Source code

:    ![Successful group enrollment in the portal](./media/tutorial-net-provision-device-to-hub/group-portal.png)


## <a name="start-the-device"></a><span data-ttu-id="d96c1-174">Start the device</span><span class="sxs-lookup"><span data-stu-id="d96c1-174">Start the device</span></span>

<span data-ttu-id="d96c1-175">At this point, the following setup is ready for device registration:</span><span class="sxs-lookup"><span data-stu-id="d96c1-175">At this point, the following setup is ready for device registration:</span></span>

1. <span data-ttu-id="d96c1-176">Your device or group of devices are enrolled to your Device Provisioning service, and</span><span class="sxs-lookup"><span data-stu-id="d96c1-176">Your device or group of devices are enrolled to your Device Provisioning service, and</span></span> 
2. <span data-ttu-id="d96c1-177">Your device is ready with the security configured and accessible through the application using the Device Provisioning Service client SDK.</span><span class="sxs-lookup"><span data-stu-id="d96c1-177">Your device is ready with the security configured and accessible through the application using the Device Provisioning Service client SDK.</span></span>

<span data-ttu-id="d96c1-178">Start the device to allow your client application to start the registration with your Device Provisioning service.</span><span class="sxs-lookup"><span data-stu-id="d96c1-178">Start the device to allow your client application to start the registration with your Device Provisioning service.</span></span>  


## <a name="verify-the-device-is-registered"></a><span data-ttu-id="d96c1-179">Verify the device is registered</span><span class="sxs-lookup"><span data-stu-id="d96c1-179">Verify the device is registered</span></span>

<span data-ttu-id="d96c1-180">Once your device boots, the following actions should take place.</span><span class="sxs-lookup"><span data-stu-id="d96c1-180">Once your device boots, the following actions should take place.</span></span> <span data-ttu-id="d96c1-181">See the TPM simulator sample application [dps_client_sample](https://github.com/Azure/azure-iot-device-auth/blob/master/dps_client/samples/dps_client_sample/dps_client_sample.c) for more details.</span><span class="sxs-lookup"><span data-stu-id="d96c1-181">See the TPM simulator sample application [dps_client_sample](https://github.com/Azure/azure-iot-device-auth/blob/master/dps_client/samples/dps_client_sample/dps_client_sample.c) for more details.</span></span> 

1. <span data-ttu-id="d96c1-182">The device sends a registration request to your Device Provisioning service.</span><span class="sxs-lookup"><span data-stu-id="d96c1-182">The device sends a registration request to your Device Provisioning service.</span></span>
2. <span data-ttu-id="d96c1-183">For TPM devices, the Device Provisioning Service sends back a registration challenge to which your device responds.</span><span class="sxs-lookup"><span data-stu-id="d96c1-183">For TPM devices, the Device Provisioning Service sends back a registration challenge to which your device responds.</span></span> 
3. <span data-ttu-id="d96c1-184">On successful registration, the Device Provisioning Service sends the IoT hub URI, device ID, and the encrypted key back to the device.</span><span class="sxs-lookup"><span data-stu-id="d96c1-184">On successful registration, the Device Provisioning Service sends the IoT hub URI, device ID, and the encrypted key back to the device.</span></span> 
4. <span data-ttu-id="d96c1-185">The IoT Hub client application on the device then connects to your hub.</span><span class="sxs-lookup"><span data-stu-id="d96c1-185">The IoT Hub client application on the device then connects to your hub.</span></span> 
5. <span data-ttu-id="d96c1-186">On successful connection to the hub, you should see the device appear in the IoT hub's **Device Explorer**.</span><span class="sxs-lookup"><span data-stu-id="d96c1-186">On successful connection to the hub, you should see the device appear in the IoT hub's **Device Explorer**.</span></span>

=====

Assignment ▸ In the entries above, identify every line with the word "back". Copy those lines.

Written solution ▸
2. <span data-ttu-id="d96c1-183">For TPM devices, the Device Provisioning Service sends back a registration challenge to which your device responds.</span><span class="sxs-lookup"><span data-stu-id="d96c1-183">For TPM devices, the Device Provisioning Service sends back a registration challenge to which your device responds.</span></span> 
3. <span data-ttu-id="d96c1-184">On successful registration, the Device Provisioning Service sends the IoT hub URI, device ID, and the encrypted key back to the device.</span><span class="sxs-lookup"><span data-stu-id="d96c1-184">On successful registration, the Device Provisioning Service sends the IoT hub URI, device ID, and the encrypted key back to the device.</span></span> 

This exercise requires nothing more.